From: Huang Ying <ying.huang@intel.com>

After supporting to delay THP (Transparent Huge Page) splitting after
swapped out, it is possible that some page table mappings of the THP
are turned into swap entries.  So reuse_swap_page() need to check the
swap count in addition to the map count as before.  This patch done
that.

In the huge PMD write protect fault handler, in addition to the page
map count, the swap count need to be checked too, so the page lock
need to be acquired too when calling reuse_swap_page() in addition to
the page table lock.

■ Provided material
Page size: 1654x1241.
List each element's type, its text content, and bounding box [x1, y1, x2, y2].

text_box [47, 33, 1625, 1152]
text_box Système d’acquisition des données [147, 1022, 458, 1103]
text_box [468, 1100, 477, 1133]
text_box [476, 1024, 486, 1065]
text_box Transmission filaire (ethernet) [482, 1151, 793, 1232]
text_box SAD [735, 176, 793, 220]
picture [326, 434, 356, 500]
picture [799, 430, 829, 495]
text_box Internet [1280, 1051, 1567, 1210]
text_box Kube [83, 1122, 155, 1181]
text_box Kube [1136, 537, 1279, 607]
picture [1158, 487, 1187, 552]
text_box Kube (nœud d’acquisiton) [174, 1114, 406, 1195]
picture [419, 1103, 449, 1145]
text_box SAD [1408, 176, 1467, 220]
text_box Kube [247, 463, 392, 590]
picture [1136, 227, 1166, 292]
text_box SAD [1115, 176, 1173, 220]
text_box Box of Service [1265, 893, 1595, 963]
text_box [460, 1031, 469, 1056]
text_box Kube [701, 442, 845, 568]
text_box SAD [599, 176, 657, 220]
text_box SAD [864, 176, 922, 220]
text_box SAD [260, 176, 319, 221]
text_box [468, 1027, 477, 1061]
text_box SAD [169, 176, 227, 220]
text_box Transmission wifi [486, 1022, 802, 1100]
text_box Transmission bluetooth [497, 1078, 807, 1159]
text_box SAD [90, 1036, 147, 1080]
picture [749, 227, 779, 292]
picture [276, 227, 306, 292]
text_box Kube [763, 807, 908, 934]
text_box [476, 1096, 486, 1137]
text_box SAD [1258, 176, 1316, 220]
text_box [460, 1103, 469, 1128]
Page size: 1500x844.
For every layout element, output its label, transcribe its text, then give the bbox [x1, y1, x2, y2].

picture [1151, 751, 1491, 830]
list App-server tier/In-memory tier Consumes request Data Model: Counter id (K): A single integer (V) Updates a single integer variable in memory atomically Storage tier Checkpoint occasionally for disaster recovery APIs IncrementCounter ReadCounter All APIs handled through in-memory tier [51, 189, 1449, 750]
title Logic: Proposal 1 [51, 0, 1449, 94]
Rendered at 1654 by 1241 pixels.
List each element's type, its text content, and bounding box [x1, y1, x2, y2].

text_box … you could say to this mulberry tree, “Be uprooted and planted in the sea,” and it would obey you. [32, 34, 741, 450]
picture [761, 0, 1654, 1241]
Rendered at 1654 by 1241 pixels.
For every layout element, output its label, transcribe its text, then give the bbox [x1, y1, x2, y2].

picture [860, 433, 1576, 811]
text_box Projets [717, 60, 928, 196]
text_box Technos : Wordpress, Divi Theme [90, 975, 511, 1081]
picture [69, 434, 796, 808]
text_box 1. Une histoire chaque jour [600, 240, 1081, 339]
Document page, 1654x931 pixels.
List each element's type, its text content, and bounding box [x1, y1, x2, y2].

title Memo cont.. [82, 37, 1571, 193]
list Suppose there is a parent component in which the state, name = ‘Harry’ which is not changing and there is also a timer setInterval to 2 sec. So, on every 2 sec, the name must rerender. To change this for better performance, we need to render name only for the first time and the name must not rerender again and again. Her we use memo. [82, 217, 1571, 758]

■ What to work on
In the patch note, what lock must be acquired along with the page table lock when the huge PMD write protect fault handler calls reuse_swap_page()?

■ Final result
The page lock.